Copy the part of the records that opens with the line containing "name author: (L. f.) Royle" and closes with the end of the records, changing "collectors" to "collected by" and leaving everything else as it is.
__________
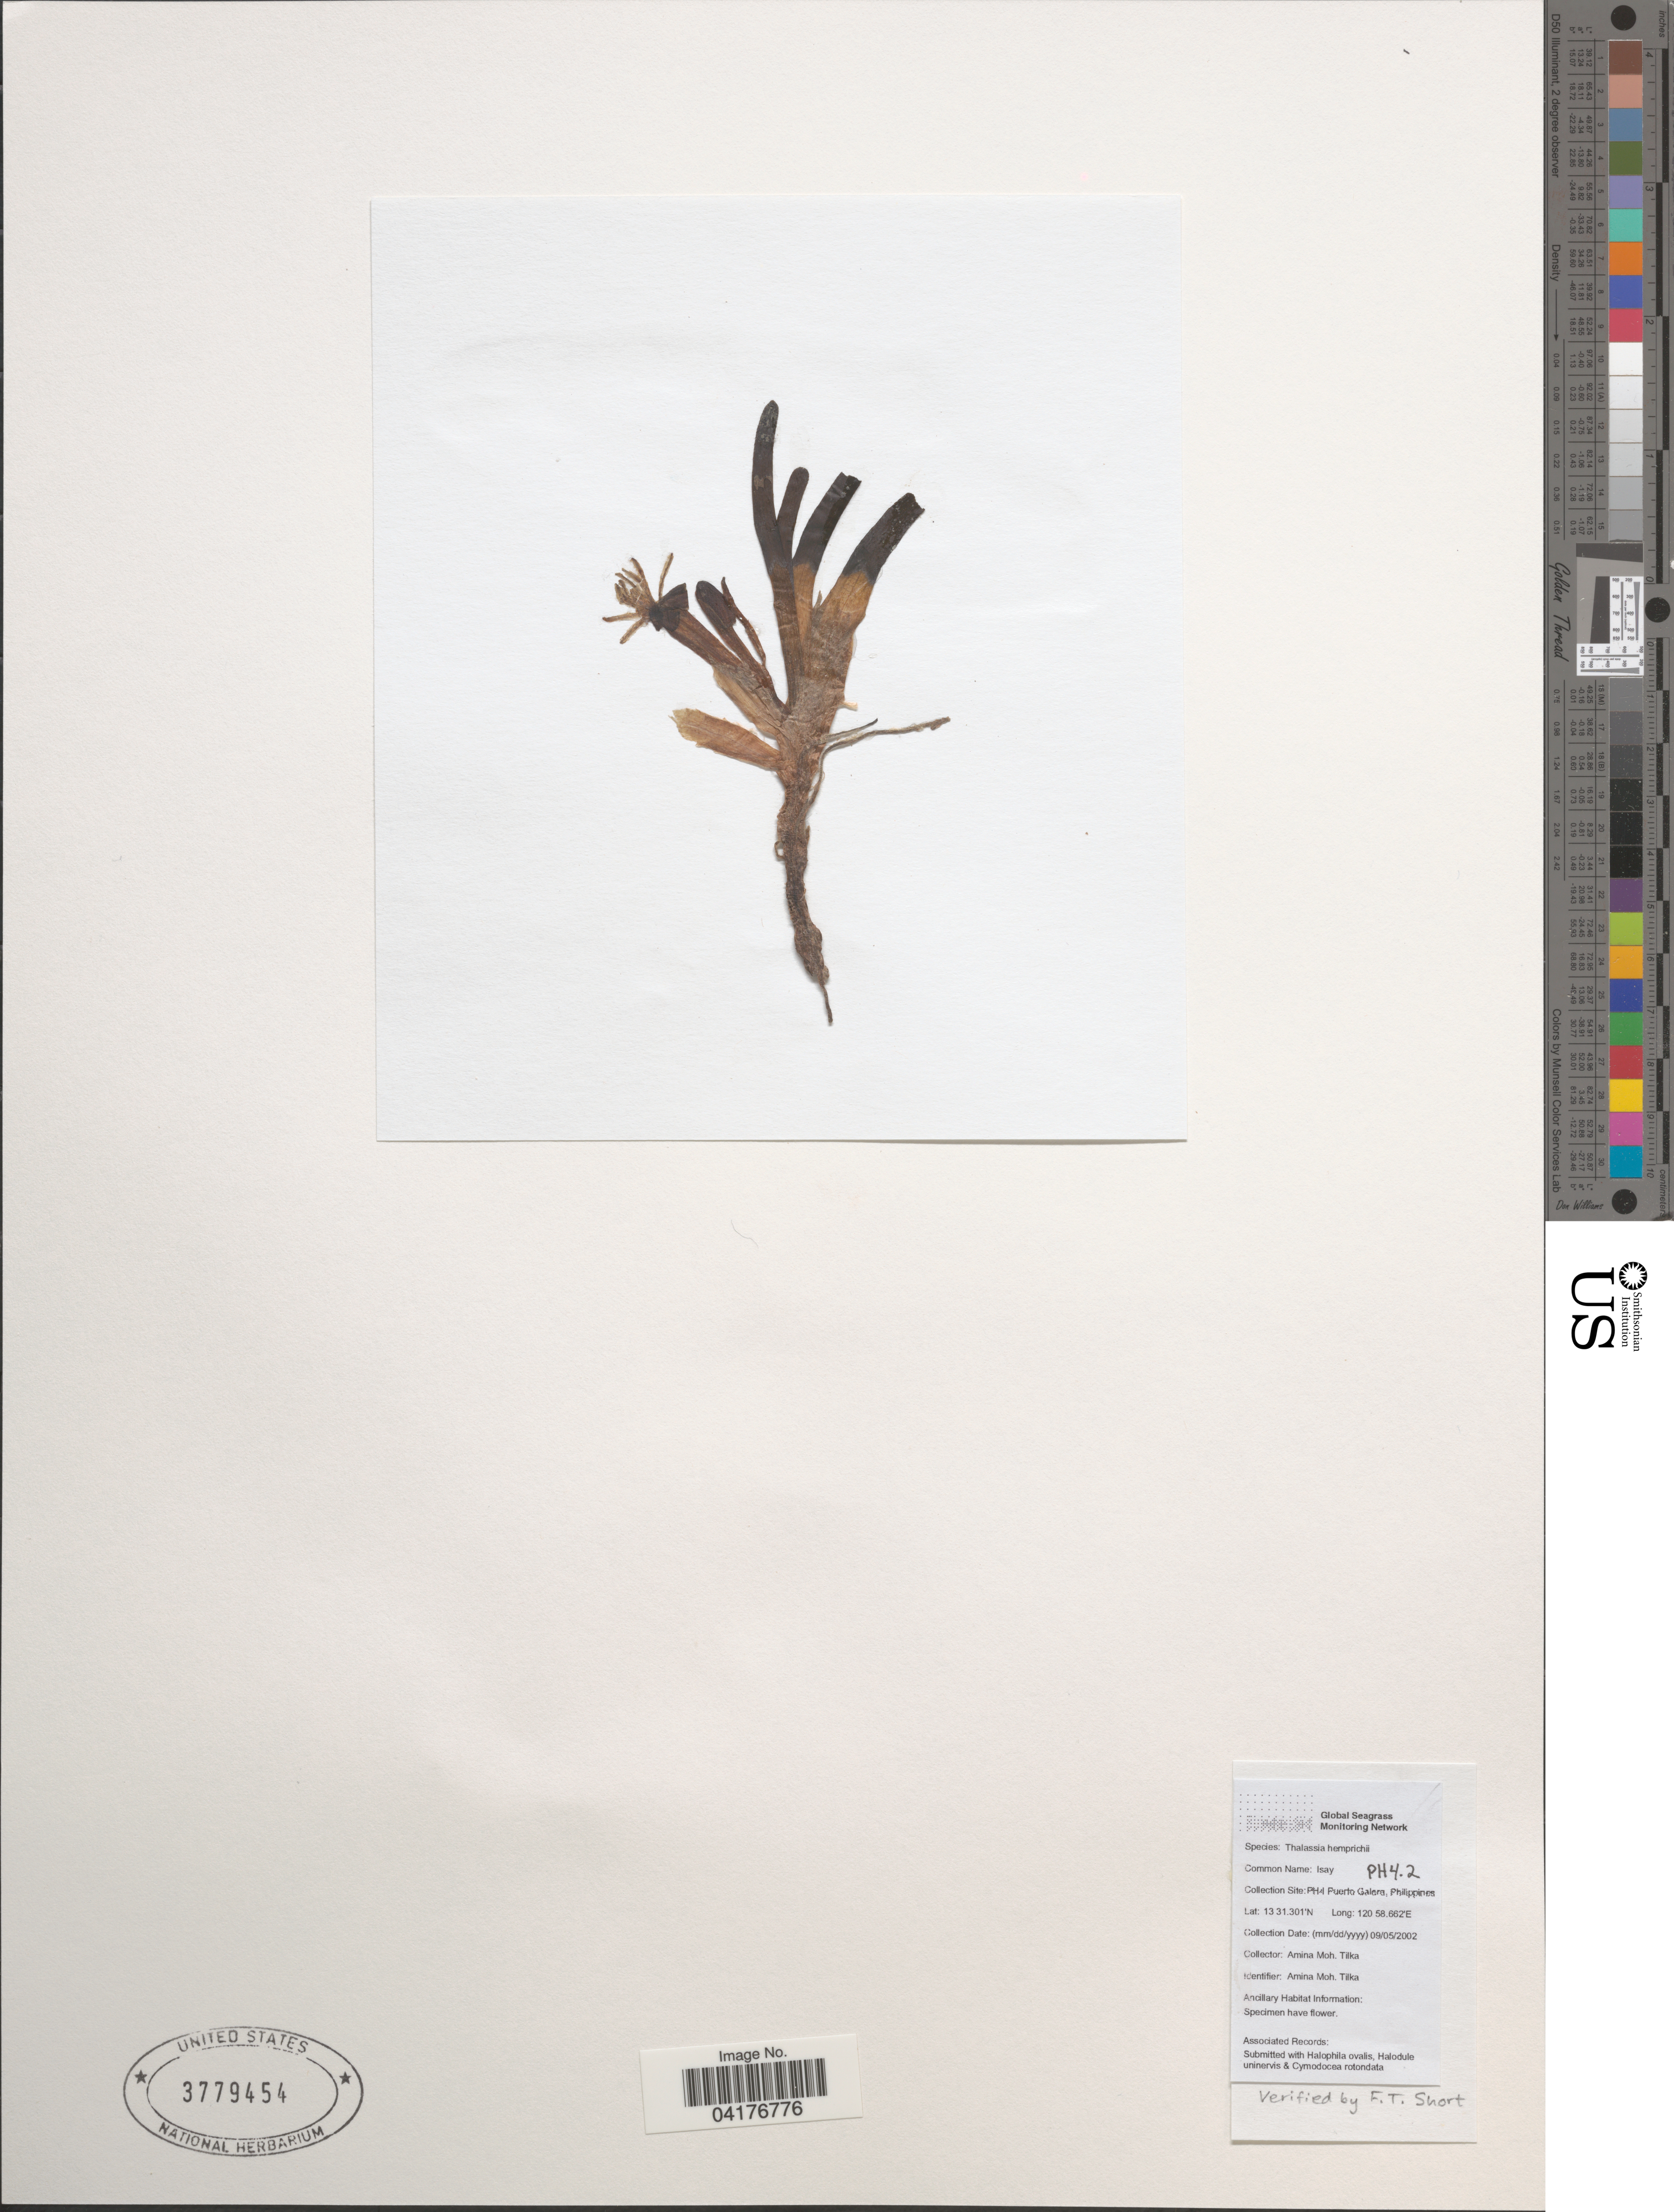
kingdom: Plantae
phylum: Tracheophyta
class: Liliopsida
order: Alismatales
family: Hydrocharitaceae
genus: Enhalus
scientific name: Enhalus acoroides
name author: (L. f.) Royle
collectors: A. Tilka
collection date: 2002-09-05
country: Philippines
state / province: Mimaropa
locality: PH4.2 Puerto Galera.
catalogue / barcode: US 3779454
__________
§ ANSWER FOR THIS EXERCISE:
name author: (L. f.) Royle
collected by: A. Tilka
collection date: 2002-09-05
country: Philippines
state / province: Mimaropa
locality: PH4.2 Puerto Galera.
catalogue / barcode: US 3779454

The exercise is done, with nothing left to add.